Risk Management

New SEC Finance Chief Will Stress Internal Controls

Named to run the Securities and Exchange Commission's Office of Financial Management, Kenneth Johnson feels that strong controls over financial rep...
David KatzMay 21, 2010

Kenneth Johnson, the acting finance chief of the Securities and Exchange Commission for much of the past year, has been named CFO of the agency.

“My two top priorities will be to ensure strong internal controls and to manage responsibly the agency’s growing budget,” he told CFO in an e-mail. “Not only because they’re required, but because they are key to effective financial management.”
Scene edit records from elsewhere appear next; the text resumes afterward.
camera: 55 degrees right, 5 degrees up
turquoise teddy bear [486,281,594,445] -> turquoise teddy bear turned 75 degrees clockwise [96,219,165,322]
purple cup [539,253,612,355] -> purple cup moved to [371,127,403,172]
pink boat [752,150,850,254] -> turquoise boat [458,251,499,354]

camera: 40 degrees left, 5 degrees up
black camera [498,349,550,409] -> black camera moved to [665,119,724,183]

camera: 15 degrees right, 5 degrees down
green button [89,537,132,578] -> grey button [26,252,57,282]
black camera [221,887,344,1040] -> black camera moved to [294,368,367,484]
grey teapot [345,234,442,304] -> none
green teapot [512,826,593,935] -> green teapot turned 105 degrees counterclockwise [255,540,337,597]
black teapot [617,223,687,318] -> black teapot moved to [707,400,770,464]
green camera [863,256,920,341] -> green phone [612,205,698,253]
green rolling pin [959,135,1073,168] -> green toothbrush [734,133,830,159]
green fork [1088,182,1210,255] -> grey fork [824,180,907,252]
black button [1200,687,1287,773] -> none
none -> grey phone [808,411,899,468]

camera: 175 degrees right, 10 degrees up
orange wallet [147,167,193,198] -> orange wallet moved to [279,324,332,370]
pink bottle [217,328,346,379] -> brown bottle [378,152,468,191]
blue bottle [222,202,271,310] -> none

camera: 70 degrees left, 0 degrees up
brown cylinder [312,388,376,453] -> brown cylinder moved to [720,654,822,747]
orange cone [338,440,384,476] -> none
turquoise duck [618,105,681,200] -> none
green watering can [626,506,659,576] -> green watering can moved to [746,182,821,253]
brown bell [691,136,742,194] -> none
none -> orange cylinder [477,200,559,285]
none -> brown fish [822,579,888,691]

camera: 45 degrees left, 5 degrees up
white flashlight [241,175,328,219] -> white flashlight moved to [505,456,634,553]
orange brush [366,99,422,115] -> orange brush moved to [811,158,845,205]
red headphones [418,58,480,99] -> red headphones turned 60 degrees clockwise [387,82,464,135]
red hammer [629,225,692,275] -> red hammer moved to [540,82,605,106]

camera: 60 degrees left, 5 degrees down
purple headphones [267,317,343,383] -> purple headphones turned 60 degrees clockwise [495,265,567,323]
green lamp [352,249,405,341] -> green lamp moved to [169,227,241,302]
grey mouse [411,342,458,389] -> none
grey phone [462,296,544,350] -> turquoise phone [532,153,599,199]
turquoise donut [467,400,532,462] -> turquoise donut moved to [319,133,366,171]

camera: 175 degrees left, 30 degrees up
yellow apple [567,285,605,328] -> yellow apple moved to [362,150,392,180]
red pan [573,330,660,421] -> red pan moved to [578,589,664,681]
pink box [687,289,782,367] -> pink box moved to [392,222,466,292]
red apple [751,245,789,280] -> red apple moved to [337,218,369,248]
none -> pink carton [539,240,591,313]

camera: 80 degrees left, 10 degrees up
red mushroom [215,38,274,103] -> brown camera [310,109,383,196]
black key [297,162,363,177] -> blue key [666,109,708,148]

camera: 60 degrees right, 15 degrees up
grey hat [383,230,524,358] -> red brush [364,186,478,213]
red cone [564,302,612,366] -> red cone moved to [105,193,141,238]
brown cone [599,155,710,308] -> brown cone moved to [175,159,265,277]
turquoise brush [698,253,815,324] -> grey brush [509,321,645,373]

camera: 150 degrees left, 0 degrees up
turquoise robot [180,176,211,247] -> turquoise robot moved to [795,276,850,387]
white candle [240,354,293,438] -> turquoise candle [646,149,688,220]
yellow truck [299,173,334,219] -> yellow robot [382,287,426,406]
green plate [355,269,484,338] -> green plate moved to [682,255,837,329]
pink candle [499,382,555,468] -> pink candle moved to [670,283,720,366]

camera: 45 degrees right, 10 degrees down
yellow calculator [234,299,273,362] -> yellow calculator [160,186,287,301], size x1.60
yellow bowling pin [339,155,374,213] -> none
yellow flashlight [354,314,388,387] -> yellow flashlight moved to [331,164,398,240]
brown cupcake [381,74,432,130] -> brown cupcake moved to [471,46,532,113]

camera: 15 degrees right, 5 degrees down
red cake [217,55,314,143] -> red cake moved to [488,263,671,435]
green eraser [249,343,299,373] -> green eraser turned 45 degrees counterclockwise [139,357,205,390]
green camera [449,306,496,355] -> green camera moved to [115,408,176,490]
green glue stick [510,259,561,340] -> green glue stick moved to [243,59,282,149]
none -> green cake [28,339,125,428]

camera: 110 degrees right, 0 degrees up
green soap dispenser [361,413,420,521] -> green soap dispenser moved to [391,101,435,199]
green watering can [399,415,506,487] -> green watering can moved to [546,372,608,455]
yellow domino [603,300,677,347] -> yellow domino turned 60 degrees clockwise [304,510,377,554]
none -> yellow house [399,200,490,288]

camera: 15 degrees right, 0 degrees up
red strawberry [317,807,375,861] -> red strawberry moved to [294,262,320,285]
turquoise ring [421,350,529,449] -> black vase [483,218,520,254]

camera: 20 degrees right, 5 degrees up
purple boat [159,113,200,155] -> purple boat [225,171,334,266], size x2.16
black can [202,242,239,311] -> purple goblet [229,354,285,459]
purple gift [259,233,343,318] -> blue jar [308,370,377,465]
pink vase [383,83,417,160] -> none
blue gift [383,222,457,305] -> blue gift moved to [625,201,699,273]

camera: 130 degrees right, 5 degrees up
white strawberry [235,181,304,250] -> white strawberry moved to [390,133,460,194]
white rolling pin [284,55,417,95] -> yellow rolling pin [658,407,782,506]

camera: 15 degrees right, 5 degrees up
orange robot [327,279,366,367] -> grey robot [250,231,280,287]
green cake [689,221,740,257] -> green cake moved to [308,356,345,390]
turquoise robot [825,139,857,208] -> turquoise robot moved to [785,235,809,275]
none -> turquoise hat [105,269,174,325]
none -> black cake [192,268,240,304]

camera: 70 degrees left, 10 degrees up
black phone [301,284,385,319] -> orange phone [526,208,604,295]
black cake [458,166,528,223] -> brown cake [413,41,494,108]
Johnson said he learned “the importance of internal controls” first as a commerce analyst at the Congressional Budget Office, and subsequently as the chief management analyst and then acting CFO at the SEC. He joined the agency in 2003 as a management analyst in the Office of the Executive Director and became chief management analyst in 2006.

Part of Johnson’s job as management analyst was to oversee the development of the SEC’s long-range strategic plan that would guide agency policy through fiscal 2015. One of the plan’s targets is to achieve “an unqualified audit opinion on SEC financial statements and no material weakness or non-conformance.”

In that light, it’s easy to see why ensuring strong internal controls is a top priority for the new finance chief. In its audit opinion of the SEC’s financial statements for fiscal years 2009 and 2008, the U.S. Government Accountability Office found that the agency “did not have effective internal control over financial reporting as of September 30, 2009.”

During the audit, the GAO identified “six significant deficiencies that collectively represent a material weakness in SEC’s internal control over financial reporting.” The flaws included the agency’s internal control over information security, financial reporting, and maintaining fund balances with the U.S. Treasury. The agency also fell short in its controls over registrant deposits, budgetary resources, and risk assessment and monitoring processes.

As a management analyst, Johnson, 37, advised the SEC on all aspects of the budget process, developed strategy initiatives, and responded to inquiries from Congress and the Office of Management and Budget about the agency’s budget and financial operations.

As CFO, Johnson will lead the SEC’s Office of Financial Management, which handles budget, finance, and accounting operations for the agency. “I’m delighted that Ken has agreed to take on this role at the SEC,” commission chairman Mary Schapiro said in a press release on Friday. “His deep experience in the financial arena will be incredibly valuable as we grow as an agency.”